Monday, November 14, 2011


Terminator 2: Judgement Day (1991)

May 15th, 1992. My 7th birthday.

It was on that day that I became a man. You could say it was my very own Bar Mitzvah. (Also a 'hello' to our Hebrew readers from Israel. Did you like that Bar Mitzvah line? That one was for you.) There was no ceremony. No breaking of a wine glass under a cloth. (Mazel tov!)


No folks. It was on this day that I received quite possibly the most age inappropriate age gift to date. A VHS tape of Terminator 2: Judgement Day.

I don't really think at that age I was fully aware of how amazing T2 is. I mean, sure it was cool. It had motorcycles and a liquid metal man and plenty of guns. But as I got older the nuances of the story really came out. What makes someone human? Can we change the future? What really happens if you inject drain cleaner into a guy's neck?

James Cameron really sets up the tension from the get-go. We meet John Connor as a rambunctious youth just spending the days living care-free. Riding around on his moped with his best friend, Bobby Budnick, as they play pranks on local banking establishments.

Easy money indeed, John. Easy money indeed.

But from then on, it's a constant thrill ride as John, his mother, and his new best friend, the T-800 try to flee from the Lon Chaney of futuristic genocidal robots, the T-1000. Sarah Connor thinks she can stop it all if they destroy everything related to Skynet. That way the scientists won't be able to learn anything harmful enough that would destroy everyone. This means the chip from the first T-800 sent back to kill Sarah in the first movie, the arm, and even the new T-800 himself.

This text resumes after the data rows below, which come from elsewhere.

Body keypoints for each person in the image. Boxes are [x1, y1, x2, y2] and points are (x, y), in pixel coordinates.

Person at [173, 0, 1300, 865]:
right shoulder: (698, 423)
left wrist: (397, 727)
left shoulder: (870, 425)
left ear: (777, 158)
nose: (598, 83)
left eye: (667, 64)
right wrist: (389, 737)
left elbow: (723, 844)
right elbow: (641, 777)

That's where we run into Miles Dyson. Head of something or other in the Cyberdyne building. This is where the shit goes down. The cops have followed them there in droves, but since T-800 has promised John that he wouldn't kill anyone, he gets to use that sweet FOOMP gun and just blow up the cars. Dyson has been shot and stays behind to buy our heroes some time. This gives us the scene constantly recreated by my circle of friends, and hopefully yours too.

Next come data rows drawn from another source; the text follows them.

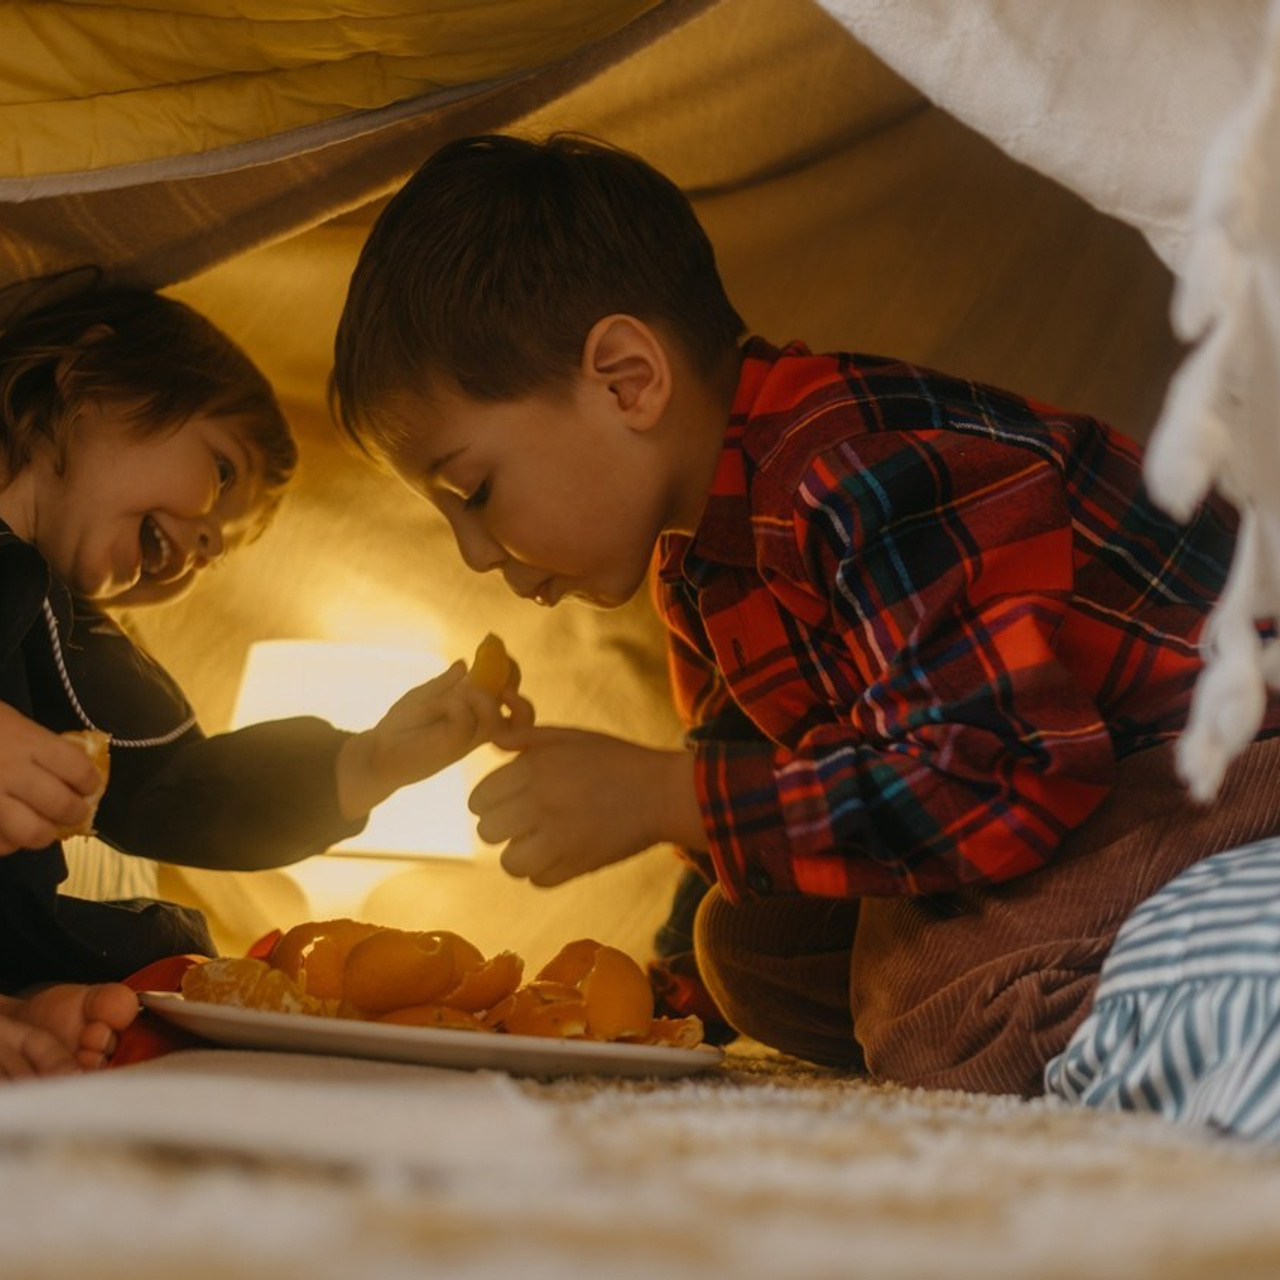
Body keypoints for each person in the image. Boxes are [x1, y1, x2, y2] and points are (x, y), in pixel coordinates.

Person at [328, 132, 1280, 1097]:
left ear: (627, 380)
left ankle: (1151, 1004)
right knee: (742, 947)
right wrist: (659, 987)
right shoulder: (697, 566)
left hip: (1211, 762)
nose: (476, 553)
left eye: (476, 492)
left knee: (937, 1002)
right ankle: (1005, 978)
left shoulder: (859, 469)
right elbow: (781, 780)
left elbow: (1005, 774)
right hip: (1056, 796)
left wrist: (669, 795)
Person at [0, 285, 530, 1080]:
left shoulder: (66, 634)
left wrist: (367, 761)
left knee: (172, 964)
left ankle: (26, 998)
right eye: (220, 469)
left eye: (220, 549)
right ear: (95, 380)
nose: (207, 544)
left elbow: (182, 789)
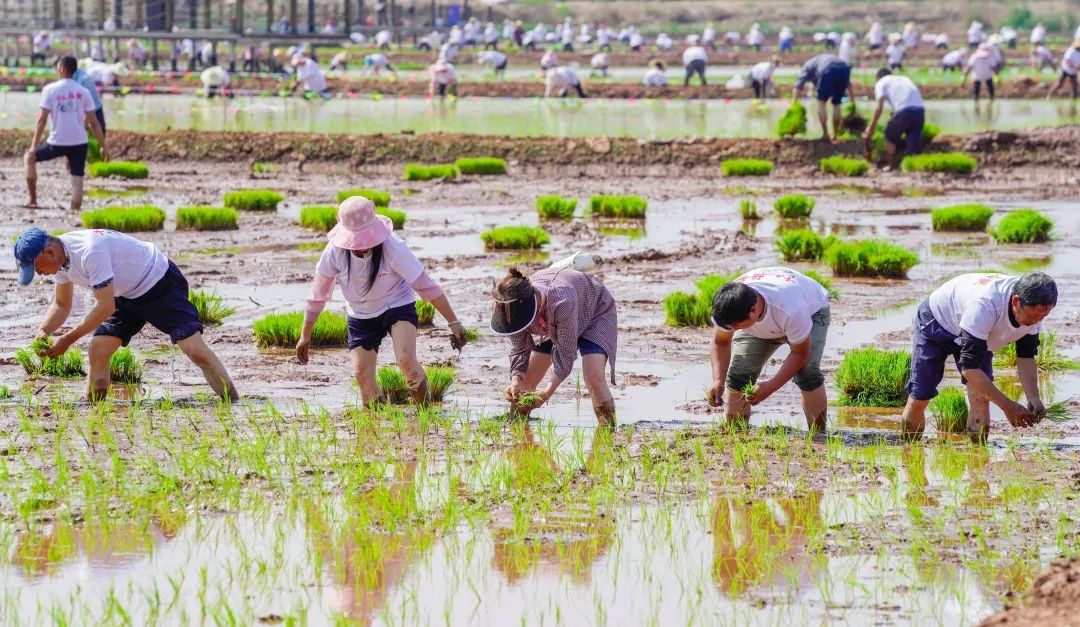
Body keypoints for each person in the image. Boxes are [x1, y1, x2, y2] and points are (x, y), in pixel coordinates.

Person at [14, 228, 238, 402]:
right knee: (98, 350)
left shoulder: (90, 251)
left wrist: (67, 340)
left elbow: (105, 307)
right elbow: (62, 304)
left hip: (159, 283)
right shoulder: (61, 261)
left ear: (49, 252)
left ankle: (234, 403)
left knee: (195, 350)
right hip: (124, 293)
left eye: (37, 268)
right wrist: (43, 331)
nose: (39, 274)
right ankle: (95, 412)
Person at [296, 197, 466, 406]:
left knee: (405, 360)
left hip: (397, 304)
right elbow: (318, 295)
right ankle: (376, 423)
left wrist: (453, 322)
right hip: (360, 313)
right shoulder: (334, 252)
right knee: (361, 374)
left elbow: (425, 285)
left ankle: (427, 416)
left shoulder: (393, 247)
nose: (362, 246)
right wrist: (305, 335)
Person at [901, 272, 1058, 442]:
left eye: (1043, 316)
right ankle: (909, 450)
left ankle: (978, 454)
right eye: (1032, 316)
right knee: (920, 396)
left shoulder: (1035, 311)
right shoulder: (985, 305)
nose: (1036, 321)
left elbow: (1025, 357)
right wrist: (1008, 406)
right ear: (1016, 301)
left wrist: (1033, 397)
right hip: (938, 322)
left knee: (981, 397)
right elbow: (969, 369)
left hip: (978, 333)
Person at [707, 267, 831, 432]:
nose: (733, 331)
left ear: (753, 311)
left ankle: (818, 436)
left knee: (807, 373)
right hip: (764, 320)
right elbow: (720, 342)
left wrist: (769, 387)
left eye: (737, 327)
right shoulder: (729, 306)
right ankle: (737, 434)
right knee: (738, 375)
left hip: (811, 312)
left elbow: (801, 353)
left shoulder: (791, 308)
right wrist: (718, 381)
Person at [491, 266, 618, 427]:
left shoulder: (562, 301)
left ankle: (608, 433)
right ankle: (517, 430)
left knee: (594, 377)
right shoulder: (508, 308)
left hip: (594, 311)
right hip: (552, 321)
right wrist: (516, 378)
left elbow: (566, 354)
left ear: (532, 305)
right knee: (525, 381)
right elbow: (520, 348)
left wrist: (546, 394)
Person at [24, 56, 107, 212]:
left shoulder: (50, 90)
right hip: (79, 143)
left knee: (29, 159)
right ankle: (75, 211)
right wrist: (104, 146)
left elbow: (42, 120)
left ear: (61, 69)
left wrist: (33, 146)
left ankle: (32, 199)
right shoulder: (84, 92)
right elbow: (94, 123)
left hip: (56, 143)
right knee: (77, 179)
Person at [864, 68, 925, 168]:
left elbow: (879, 108)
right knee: (913, 142)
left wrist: (870, 128)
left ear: (878, 78)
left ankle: (891, 166)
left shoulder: (881, 83)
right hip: (919, 111)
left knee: (889, 135)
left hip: (904, 112)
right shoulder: (904, 79)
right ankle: (914, 167)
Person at [792, 54, 854, 142]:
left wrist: (794, 104)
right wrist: (853, 102)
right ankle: (835, 135)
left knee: (821, 102)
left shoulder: (807, 66)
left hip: (827, 70)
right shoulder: (819, 61)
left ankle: (825, 134)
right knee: (836, 104)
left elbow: (798, 86)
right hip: (844, 68)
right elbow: (848, 84)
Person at [72, 62, 106, 135]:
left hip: (93, 112)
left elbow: (89, 104)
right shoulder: (72, 77)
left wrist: (86, 122)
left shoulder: (83, 80)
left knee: (97, 134)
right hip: (84, 112)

From here on out it just becomes a suspenseful game of cat and mouse in a steel mill. T-1000 plays all his games in order to lure them to their deaths. In the end though, anything that came to our time in a lightning ball was burned up in a vat of molten lead.

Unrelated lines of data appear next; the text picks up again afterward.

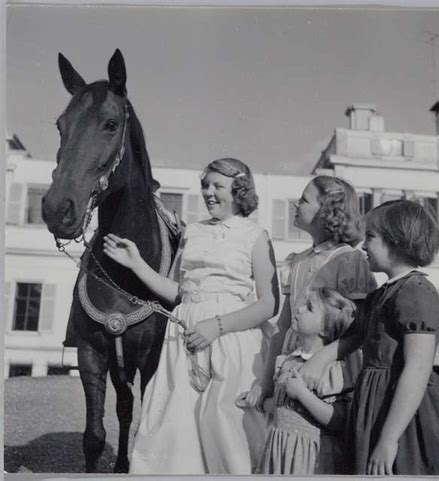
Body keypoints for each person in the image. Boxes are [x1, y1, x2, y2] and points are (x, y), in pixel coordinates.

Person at [103, 158, 279, 474]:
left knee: (227, 430)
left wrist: (217, 326)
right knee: (171, 427)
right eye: (205, 186)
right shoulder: (193, 232)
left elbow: (269, 304)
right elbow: (180, 294)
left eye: (217, 186)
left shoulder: (256, 236)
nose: (208, 193)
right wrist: (137, 263)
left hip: (231, 340)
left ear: (239, 190)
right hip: (182, 341)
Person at [299, 200, 439, 475]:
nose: (363, 245)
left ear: (397, 240)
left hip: (405, 417)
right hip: (374, 406)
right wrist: (320, 359)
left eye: (370, 237)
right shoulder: (381, 294)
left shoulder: (416, 291)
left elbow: (417, 368)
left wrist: (389, 439)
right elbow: (358, 335)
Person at [245, 175, 376, 413]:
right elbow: (282, 326)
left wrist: (322, 358)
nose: (296, 204)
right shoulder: (298, 261)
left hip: (332, 373)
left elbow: (361, 326)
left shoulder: (349, 260)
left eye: (304, 200)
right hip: (292, 367)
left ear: (327, 211)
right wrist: (265, 383)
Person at [255, 287, 356, 475]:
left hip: (310, 457)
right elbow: (283, 409)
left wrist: (302, 394)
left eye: (309, 308)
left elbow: (337, 420)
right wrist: (262, 402)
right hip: (280, 449)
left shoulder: (330, 369)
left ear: (325, 329)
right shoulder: (289, 359)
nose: (299, 309)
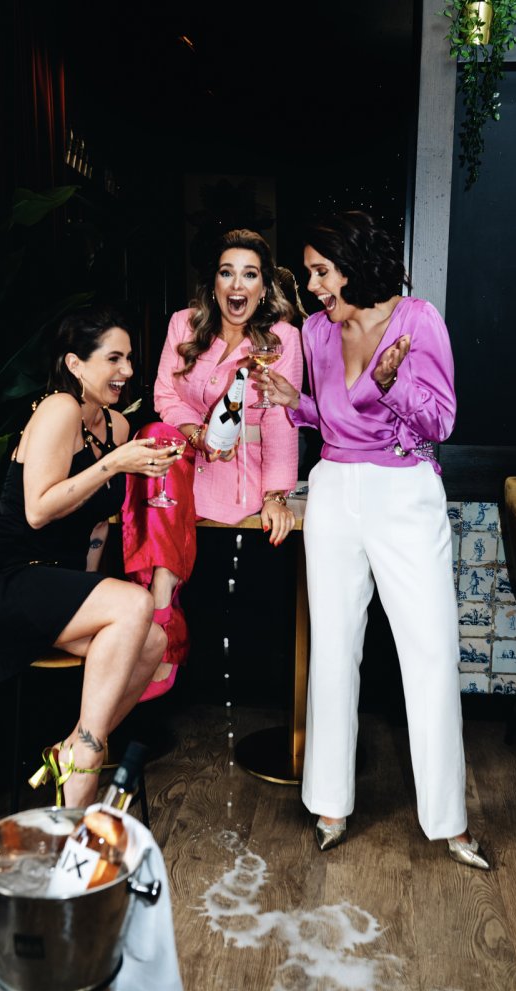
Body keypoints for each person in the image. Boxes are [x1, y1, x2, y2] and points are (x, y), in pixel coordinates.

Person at [253, 211, 489, 868]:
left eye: (320, 271)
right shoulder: (317, 331)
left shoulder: (417, 320)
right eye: (310, 274)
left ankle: (450, 822)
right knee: (332, 650)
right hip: (333, 489)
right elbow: (332, 417)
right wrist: (292, 401)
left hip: (404, 493)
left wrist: (392, 384)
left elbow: (440, 421)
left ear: (353, 264)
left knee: (430, 652)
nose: (311, 286)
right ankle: (330, 805)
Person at [0, 305, 179, 808]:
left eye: (130, 359)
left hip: (52, 583)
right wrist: (114, 464)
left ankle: (69, 749)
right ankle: (83, 775)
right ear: (75, 364)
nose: (127, 370)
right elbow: (38, 511)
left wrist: (87, 593)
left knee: (152, 641)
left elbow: (97, 526)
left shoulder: (116, 425)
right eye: (114, 358)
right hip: (5, 579)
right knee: (136, 604)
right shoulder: (59, 409)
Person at [121, 229, 303, 696]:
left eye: (250, 274)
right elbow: (165, 395)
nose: (237, 285)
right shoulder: (183, 325)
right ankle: (161, 616)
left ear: (264, 287)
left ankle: (158, 630)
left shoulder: (282, 339)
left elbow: (282, 419)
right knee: (154, 436)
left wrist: (276, 494)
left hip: (241, 473)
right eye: (227, 273)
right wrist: (196, 434)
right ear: (214, 282)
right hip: (185, 460)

Terminator 2: Judgement Day has so many perfect elements. The action is hard topped by anything else, that's a given. But to have such a ballistic movie matched in its drama and suspense is what makes this movie more than a classic. It's a pillar - a monument for other action movies to look up to. The CGI holds up to this day. The fight scenes are all practical effects. This is the same reason I said The Thing was so intense and still holds up. Practical effects are just plain more effective. I mean, every time Arnold got his face smashed with the girder in the steel mill, more and more of his "skin" came off. And it looked fucking real. If it was CGI, it would have lost all that grounding. And don't get me started on the arm scene at Dyson's house.

Blew my mind when I was seven, and it still looks fucking amazing today.

Even as that impressionable young boy watching Terminator 2 for the first time, I took more away from it than all the explosions and death and chases. As John Connor lowered his best friend to his death, T-800 gave him a thumbs up. At seeing this, I turned to my mom and asked, "Why's he giving a thumbs up, mom?" To which she responded, "Because he knows everything's gonna be all right."


2 comments:

ACE Money said...

Nice choice. I grew up watching this film with my family. It's definitely a Main Man Movie.

Jesse said...

My dad took me to see this in the theaters. Easily one of the most memorable movie-going experiences of my life.